To our left in a booth are two elderly couples sitting together. The one who speaks the loudest, a short woman with an infectious smile and a stunning white coif, regularly presses her fingers together when she talks. When something makes her laugh particularly hard, she slaps the table with  hand full of large rings, which makes her friends laugh harder. Her husband sits angled towards her with his arm around her, watching her fondly. He wears a green marshmallow-style vest and a gray sweater, something that strikes us as unusual, given the 80-degree weather outside.

When their waiter, a young Asian woman with a sternly-pulled back ponytail, approaches them, the four look up with guilty grins on their faces.

The woman I noticed earlier, whom I've christened "Red" for her beaded crimson blouse, looks up at her with bright smile.

"Were we being too loud, dear? I'm very sorry."

The waitress smiles warmly and shakes her head. "You're fine," she reassures them. "You sound like you're having a lot of fun over here," she teases, taking out her notepad.

This raises some more laughter from the four at the table. The thin and matronly woman with the blue windbreaker reaches for her wallet, a beaded indigo affair, and wags it at Red.

"Now, Bob and I have got this, so don't you try to pull on us what you did in Vegas!"
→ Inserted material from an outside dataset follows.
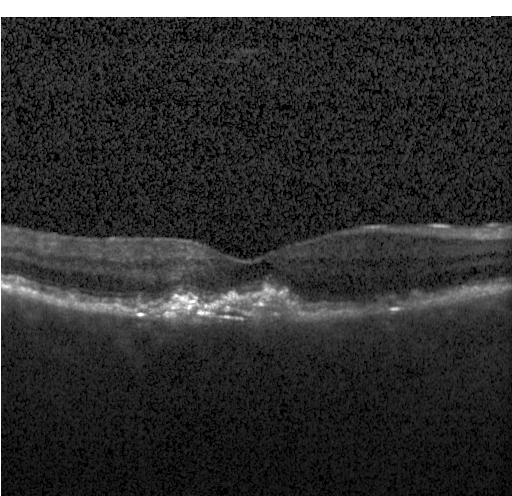 OCT line scan
Impression: CNV.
Red and her husband chuckle and clasp hands. "We'll be good!" Red says, winking at the waitress, who laughs.

After the waitress takes their order, Red glances over at her husband and gestures for her purse, whose vest and apparent habit of paying for lunch has named him Green. Green hands her a purple purse with a beaded strap, from which she draws a white MyPhone. She squints at the screen, lifting her glasses to set them on her head.

"Look at this, Blue," she says, leaning over the table to show the woman in the blue windbreaker. "Our grandson just finished his science fair project. He made it in Green's shop."

The four of them smile and chuckle over the boy in the photo. The phone is quickly put away in Red's purse, and stories begin.

I glance over at my table companions, who are all on their phones, barely speaking to each other. I look back at the table with the two elderly couples, puzzled that the previous generation at the next table seems to have figured out when technology is really for before ours has.